In [107]:
# Reference: https://jupyterbook.org/interactive/hiding.html
# Use {hide, remove}-{input, output, cell} tags to hiding content

import numpy as np
import matplotlib.pyplot as plt
import pandas as pd
import seaborn as sns
%matplotlib inline
import ipywidgets as widgets
from ipywidgets import interact, interactive, fixed, interact_manual
from IPython.display import display
import myst_nb

sns.set()
sns.set_context('talk')
np.set_printoptions(threshold=20, precision=2, suppress=True)
pd.set_option('display.max_rows', 7)
pd.set_option('display.max_columns', 8)
pd.set_option('precision', 2)
# This option stops scientific notation for pandas
# pd.set_option('display.float_format', '{:.2f}'.format)

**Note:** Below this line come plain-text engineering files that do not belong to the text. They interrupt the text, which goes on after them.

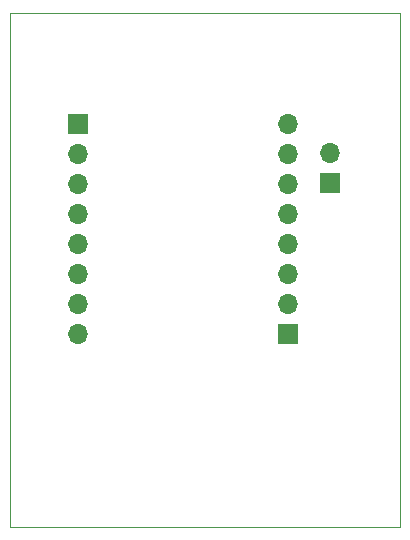
<source format=gbr>
G04 #@! TF.GenerationSoftware,KiCad,Pcbnew,(5.1.0)-1*
G04 #@! TF.CreationDate,2019-09-06T23:09:27-05:00*
G04 #@! TF.ProjectId,CH552G_dev,43483535-3247-45f6-9465-762e6b696361,rev?*
G04 #@! TF.SameCoordinates,Original*
G04 #@! TF.FileFunction,Copper,L2,Bot*
G04 #@! TF.FilePolarity,Positive*
%FSLAX46Y46*%
G04 Gerber Fmt 4.6, Leading zero omitted, Abs format (unit mm)*
G04 Created by KiCad (PCBNEW (5.1.0)-1) date 2019-09-06 23:09:28*
%MOMM*%
%LPD*%
G04 APERTURE LIST*
G04 #@! TA.AperFunction,NonConductor*
%ADD10C,0.050000*%
G04 #@! TD*
G04 #@! TA.AperFunction,ComponentPad*
%ADD11O,1.700000X1.700000*%
G04 #@! TD*
G04 #@! TA.AperFunction,ComponentPad*
%ADD12R,1.700000X1.700000*%
G04 #@! TD*
G04 APERTURE END LIST*
D10*
X94500000Y-121500000D02*
X127500000Y-121500000D01*
X94500000Y-78000000D02*
X94500000Y-121500000D01*
X127500000Y-78000000D02*
X94500000Y-78000000D01*
X127500000Y-121500000D02*
X127500000Y-78000000D01*
D11*
G04 #@! TO.P,J2,8*
G04 #@! TO.N,P3.0*
X100220000Y-105140000D03*
G04 #@! TO.P,J2,7*
G04 #@! TO.N,P3.1*
X100220000Y-102600000D03*
G04 #@! TO.P,J2,6*
G04 #@! TO.N,RST*
X100220000Y-100060000D03*
G04 #@! TO.P,J2,5*
G04 #@! TO.N,P1.7*
X100220000Y-97520000D03*
G04 #@! TO.P,J2,4*
G04 #@! TO.N,P1.6*
X100220000Y-94980000D03*
G04 #@! TO.P,J2,3*
G04 #@! TO.N,P1.5*
X100220000Y-92440000D03*
G04 #@! TO.P,J2,2*
G04 #@! TO.N,P1.4*
X100220000Y-89900000D03*
D12*
G04 #@! TO.P,J2,1*
G04 #@! TO.N,P3.2*
X100220000Y-87360000D03*
G04 #@! TD*
G04 #@! TO.P,J3,1*
G04 #@! TO.N,P1.1*
X118000000Y-105140000D03*
D11*
G04 #@! TO.P,J3,2*
G04 #@! TO.N,P3.3*
X118000000Y-102600000D03*
G04 #@! TO.P,J3,3*
G04 #@! TO.N,P3.4*
X118000000Y-100060000D03*
G04 #@! TO.P,J3,4*
G04 #@! TO.N,D+*
X118000000Y-97520000D03*
G04 #@! TO.P,J3,5*
G04 #@! TO.N,D-*
X118000000Y-94980000D03*
G04 #@! TO.P,J3,6*
G04 #@! TO.N,GND*
X118000000Y-92440000D03*
G04 #@! TO.P,J3,7*
G04 #@! TO.N,VCC*
X118000000Y-89900000D03*
G04 #@! TO.P,J3,8*
G04 #@! TO.N,3V3*
X118000000Y-87360000D03*
G04 #@! TD*
G04 #@! TO.P,J4,2*
G04 #@! TO.N,VCC*
X121600000Y-89860000D03*
D12*
G04 #@! TO.P,J4,1*
G04 #@! TO.N,GND*
X121600000Y-92400000D03*
G04 #@! TD*
M02*

</source>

def display_df(df, rows=pd.options.display.max_rows,
               cols=pd.options.display.max_columns):
    with pd.option_context('display.max_rows', rows,
                           'display.max_columns', cols):
        display(df)

(ch:wrangling_summary)=
# Summary

Data wrangling is an essential part of data analysis. Without it, we risk
overlooking problems in data that can have major consequences for future
analysis. This chapter covered several important data wrangling steps that we
use in nearly every analysis.

First, we covered the initial steps of reading in data into Python. We
introduced different types of file formats and wrote code that can read in data
from these formats. The shell and command-line tools let us check whether our
dataset is small enough to read directly into `pandas`, and whether there were
potential problems in the dataset encoding. Understanding granularity gave us
insight into what kinds of joins we want to perform and whether we should
aggregate our data.

Next, we talked about what to look for in a dataset after we've read it into a
dataframe. Quality checks help us spot problems in the data. Missing values are
an especially important and common issue, and we provided guidelines on 
imputing missing values. We transform data in order to make them easier to
analyze, and we talked about transformations the modify the structure of a
dataframe.

We illustrated these techniques through two sections with more detailed
examples of data wrangling, one on the CO2 data and one on the restaurant
safety data. Together, the data wrangling techniques in this chapter prepare
the data for exploratory data analysis, the topic of the next chapter.